In the United States, evangelicalism is a movement among Protestant Christians who believe in the necessity of being born again, emphasize the importance of evangelism, and affirm traditional Protestant teachings on the authority as well as the historicity of the Bible. Comprising nearly a quarter of the U.S. population, evangelicals are a diverse group drawn from a variety of backgrounds, including nondenominational churches, Pentecostal, Baptist, Reformed, Methodist, Mennonite, Plymouth Brethren, and Quaker.

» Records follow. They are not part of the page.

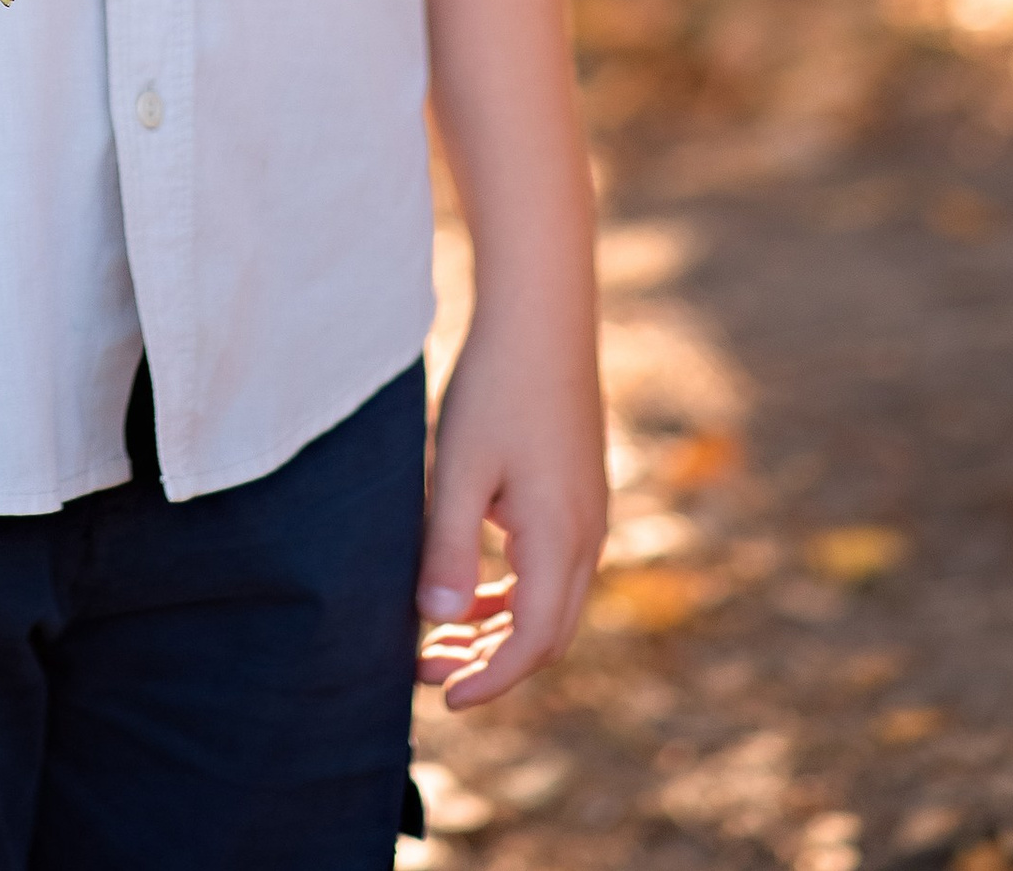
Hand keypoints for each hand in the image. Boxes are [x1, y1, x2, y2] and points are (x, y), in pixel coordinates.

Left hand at [415, 306, 605, 707]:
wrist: (541, 316)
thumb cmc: (496, 387)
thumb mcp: (461, 467)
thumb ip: (449, 546)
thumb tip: (437, 620)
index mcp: (560, 538)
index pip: (531, 642)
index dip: (489, 679)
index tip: (442, 696)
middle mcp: (586, 536)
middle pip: (546, 633)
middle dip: (489, 662)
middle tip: (424, 667)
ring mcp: (588, 515)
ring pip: (550, 603)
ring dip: (498, 628)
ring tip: (437, 632)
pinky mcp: (578, 494)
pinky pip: (550, 568)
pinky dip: (511, 591)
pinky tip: (466, 583)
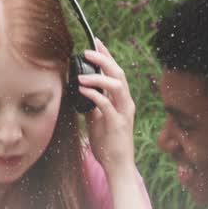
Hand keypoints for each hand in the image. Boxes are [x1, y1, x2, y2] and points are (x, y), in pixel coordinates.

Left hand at [78, 38, 136, 176]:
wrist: (117, 166)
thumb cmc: (108, 145)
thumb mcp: (98, 121)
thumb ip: (93, 107)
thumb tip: (81, 93)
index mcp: (122, 101)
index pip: (116, 73)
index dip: (107, 56)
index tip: (96, 43)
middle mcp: (126, 104)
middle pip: (119, 74)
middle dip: (104, 59)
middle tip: (87, 50)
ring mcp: (123, 113)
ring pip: (117, 85)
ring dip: (99, 76)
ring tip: (82, 72)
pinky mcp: (117, 124)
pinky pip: (106, 104)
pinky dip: (94, 94)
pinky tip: (83, 89)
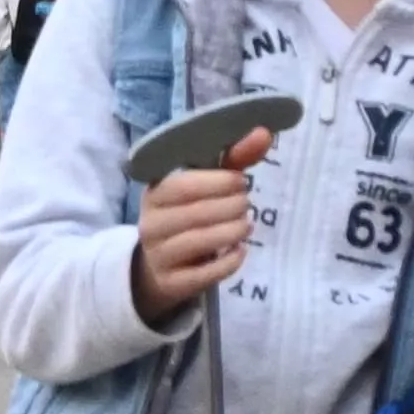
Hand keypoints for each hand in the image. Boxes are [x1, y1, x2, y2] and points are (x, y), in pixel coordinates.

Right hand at [130, 164, 252, 321]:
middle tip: (245, 206)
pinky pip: (207, 272)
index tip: (241, 183)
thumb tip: (263, 132)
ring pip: (202, 241)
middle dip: (233, 207)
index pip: (184, 185)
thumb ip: (233, 159)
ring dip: (234, 231)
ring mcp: (158, 255)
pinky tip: (239, 250)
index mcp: (154, 193)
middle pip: (197, 213)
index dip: (220, 182)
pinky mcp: (171, 281)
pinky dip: (231, 260)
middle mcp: (150, 224)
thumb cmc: (189, 216)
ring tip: (245, 226)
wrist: (159, 268)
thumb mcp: (204, 186)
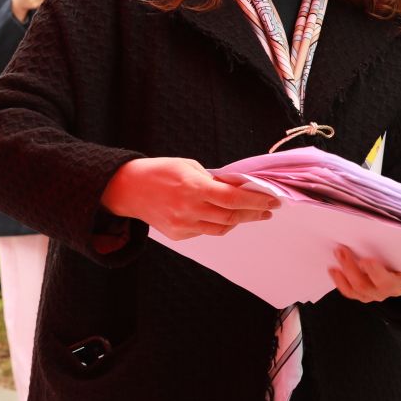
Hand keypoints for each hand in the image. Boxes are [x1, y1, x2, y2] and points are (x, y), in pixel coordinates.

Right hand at [100, 157, 279, 240]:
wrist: (128, 189)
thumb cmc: (159, 172)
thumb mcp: (188, 166)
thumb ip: (213, 179)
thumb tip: (237, 187)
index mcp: (193, 188)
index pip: (234, 198)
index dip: (256, 200)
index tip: (272, 200)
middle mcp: (190, 210)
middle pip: (232, 216)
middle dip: (254, 212)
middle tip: (268, 209)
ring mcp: (184, 225)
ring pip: (222, 228)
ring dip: (239, 220)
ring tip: (251, 213)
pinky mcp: (179, 235)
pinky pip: (206, 231)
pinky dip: (218, 224)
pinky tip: (223, 215)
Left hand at [327, 246, 400, 302]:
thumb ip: (398, 239)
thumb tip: (382, 222)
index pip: (388, 281)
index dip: (375, 272)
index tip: (365, 260)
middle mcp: (391, 289)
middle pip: (367, 286)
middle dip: (351, 268)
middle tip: (341, 250)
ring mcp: (377, 293)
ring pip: (356, 290)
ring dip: (342, 275)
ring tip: (335, 259)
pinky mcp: (366, 293)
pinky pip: (351, 292)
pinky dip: (340, 281)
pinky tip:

Evangelicalism has played an important role in shaping American religion and culture. The First Great Awakening of the 18th century marked the rise of evangelical religion in colonial America. As the revival spread throughout the Thirteen Colonies, evangelicalism united Americans around a common faith. The Second Great Awakening of the early 19th century led to what historian Martin Marty calls the "Evangelical Empire", a period in which evangelicals dominated U.S. cultural institutions, including schools and universities. Evangelicals of this era in the northern United States were strong advocates of reform. They were involved in the temperance movement and supported the abolition of slavery, in addition to working toward education and criminal justice reform. In the southern United States, evangelicals split from their northern counterparts on the issue of slavery, establishing new denominations that opposed abolition and defended the practice of racial slavery upon which the South's expanding cash-crops-for-export agricultural economy was built. During the Civil War, each side confidently preached in support of its own cause using Bible verses and Evangelical arguments, which exposed a deep theological conflict that had been brewing for decades and would continue long after Lee's surrender at Appomattox.